= Laura I. Gomez =

Computer scientist

Laura I. Gómez is a computer scientist known for establishing Atipica, a company that presents bias free names in recruiting.

== Early life and education ==
Gómez was born in León Guanajuato, México and then moved to California when she was eight years old. Gomez got her first software engineering internship at the age of seventeen, when she got an internship working at Hewlett-Packard after she received a work permit. For college, she earned a Bachelor of Human Development and Family Studies from University of California Berkeley and a Master of Latin American Studies from University of California San Diego.

== Career ==
Gomez worked with several start-ups and big technology companies, include

 YouTube, Google, and Twitter. She was one of the early employees at Twitter, and her work there centered on bringing Spanish into the user interface. Gomez has also discussed the use of social media as a means to practice as people learn a new language.

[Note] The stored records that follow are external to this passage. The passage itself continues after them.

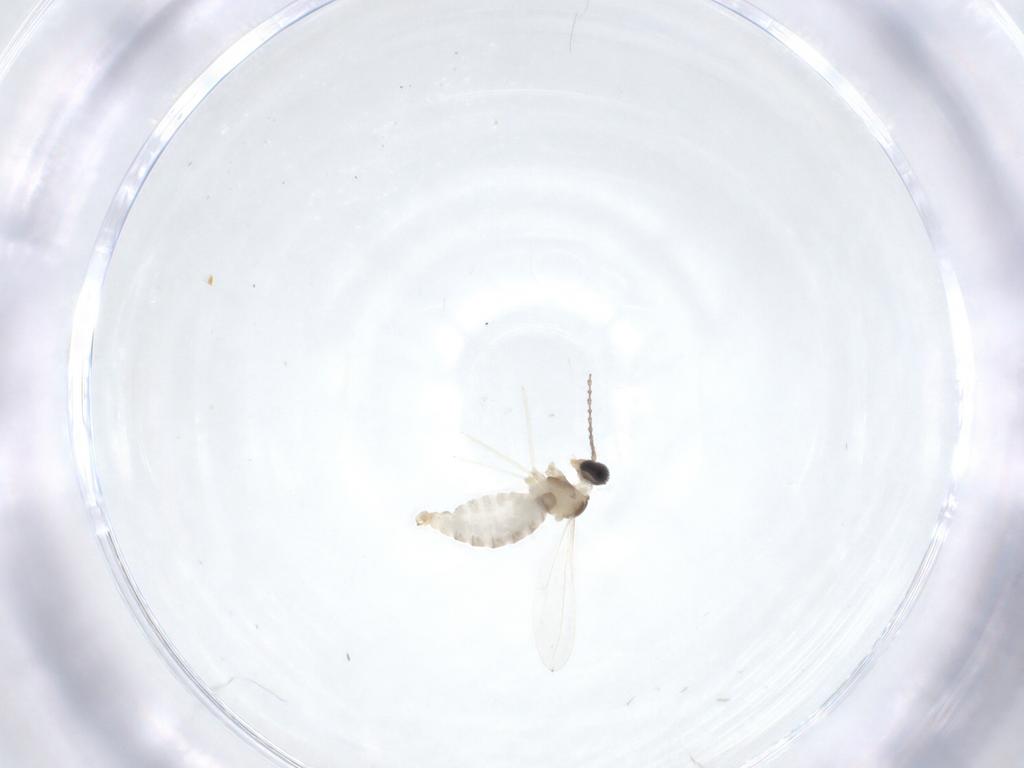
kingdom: Animalia
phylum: Arthropoda
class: Insecta
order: Diptera
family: Cecidomyiidae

Gomez was a founding member of a project known as Project Include, a non-profit led by Ellen Pao that advocates for inclusion in the technology field. Project Interlude funded Gomez's start-up, Atipica, an organization which provides artificial and human intelligence to sort job candidates in a manner that reduces bias. Over time, Atipica was backed by Kapor Capital, Precursor Ventures, and True Ventures. One of the perks provided by Atipica is paid time off for employees supporting a political cause. The funding Gomez raised for Atipica was the largest financing level for a Latinx founder in Silicon Valley. As of 2023, Gomez was working on Proyecto Solace, a mental health initiative for Latinx peoples.

== Awards and honors ==
Gomez was recognized by the Department of State and Former Secretary of State, Hillary Clinton, for her work in the TechWomen Program.